Story: Shelford, Charles

Page 1 - Shelford, Charles

Shelford, Charles

1920–1984

Ngati Porou and Te Whakatohea; labourer, soldier, drainlayer

This biography was written by Melvin Taylor and was first published in the Dictionary of New Zealand BiographyVolume 5, 2000

Charles Shelford, better known as Charlie, was born on 21 August 1920 in Te Kaha, Bay of Plenty, to Thomas George Shelford, a labourer, and his wife, Marauahatea Te Owaina Kirikiri. Both his parents had previously been married. He belonged to Ngati Porou and Te Whakatohea through his mother, and Te Arawa through his father. He also had links with Ngati Ruanui of Taranaki and Nga Puhi through his paternal grandmother, Iritana Shelford, and with Ngati Tupaea, Ngati Tanewai and Te Whanau-a-Apanui.

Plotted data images
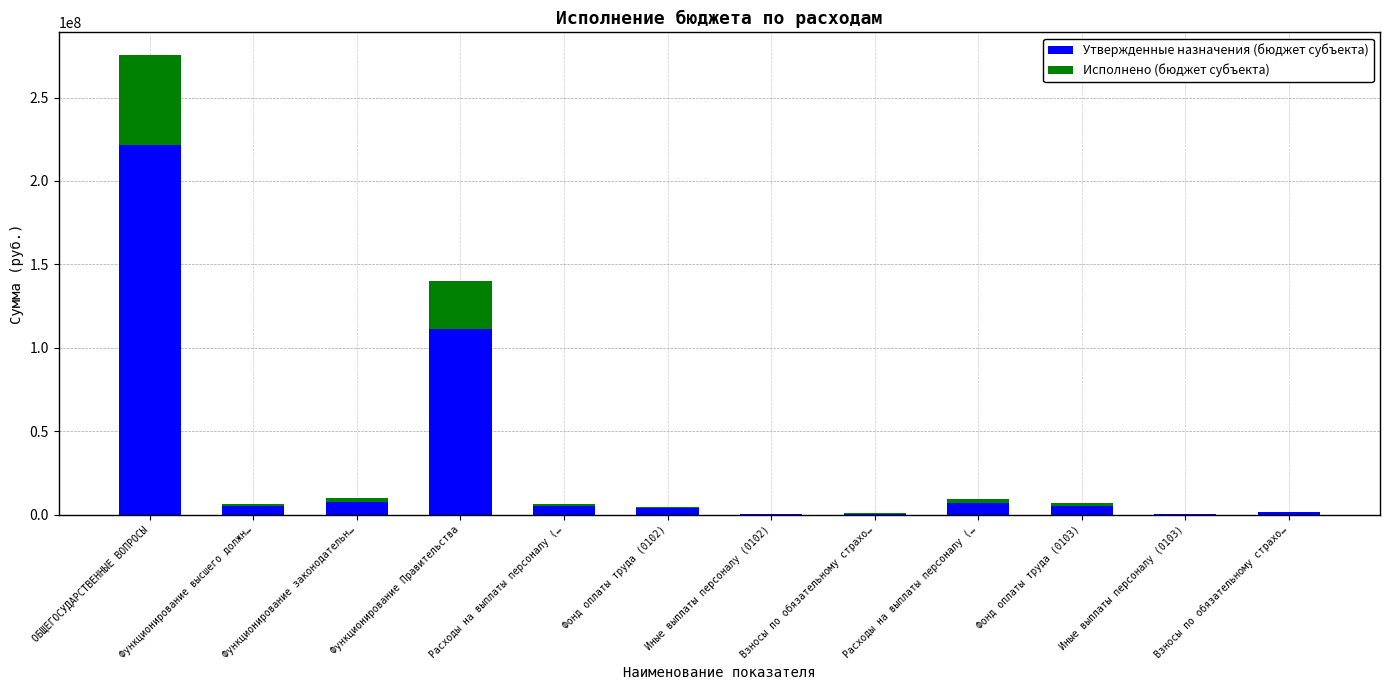

True or false: Утвержденные назначения (бюджет субъекта) has a value of 3850900.0 at Фонд оплаты труда (0102).

True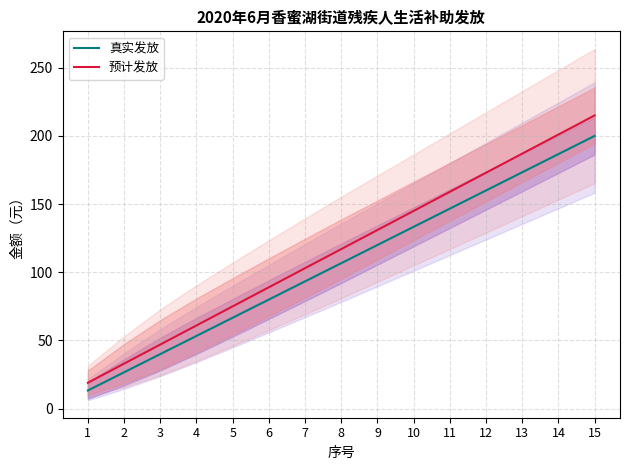

The value of 预计发放 at 8 is 117.0. True or false?

True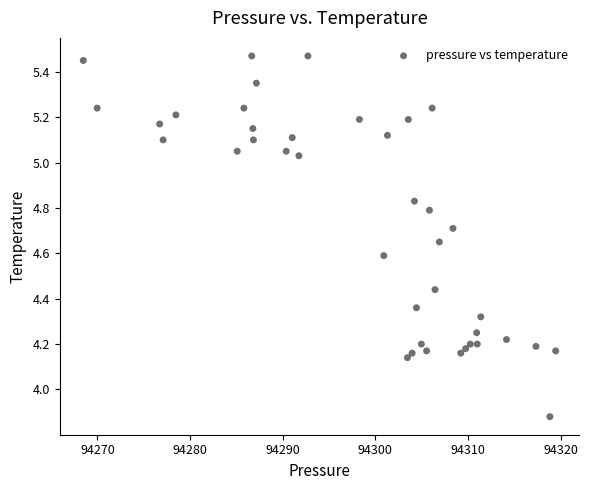

What is the range of X values (max minus min)?

51.0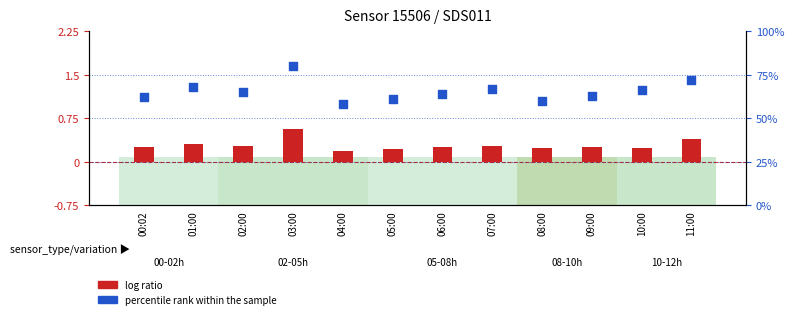

At which category is the sum across all series the highest?

03:00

Problem set:
a: Reproduce the part of the Charles Shelford biography that opens with "Page 1 - Shelford, Charles" and closes with "and Te Whanau-a-Apanui.".
b: Translate into Spanish this sentence from the Charles Shelford biography: "Both his parents had previously been married."

Responses for each task:
a:
Page 1 - Shelford, Charles

Shelford, Charles

1920–1984

Ngati Porou and Te Whakatohea; labourer, soldier, drainlayer

This biography was written by Melvin Taylor and was first published in the Dictionary of New Zealand BiographyVolume 5, 2000

Charles Shelford, better known as Charlie, was born on 21 August 1920 in Te Kaha, Bay of Plenty, to Thomas George Shelford, a labourer, and his wife, Marauahatea Te Owaina Kirikiri. Both his parents had previously been married. He belonged to Ngati Porou and Te Whakatohea through his mother, and Te Arawa through his father. He also had links with Ngati Ruanui of Taranaki and Nga Puhi through his paternal grandmother, Iritana Shelford, and with Ngati Tupaea, Ngati Tanewai and Te Whanau-a-Apanui.

b: Tanto su padre como su madre habían estado casados anteriormente.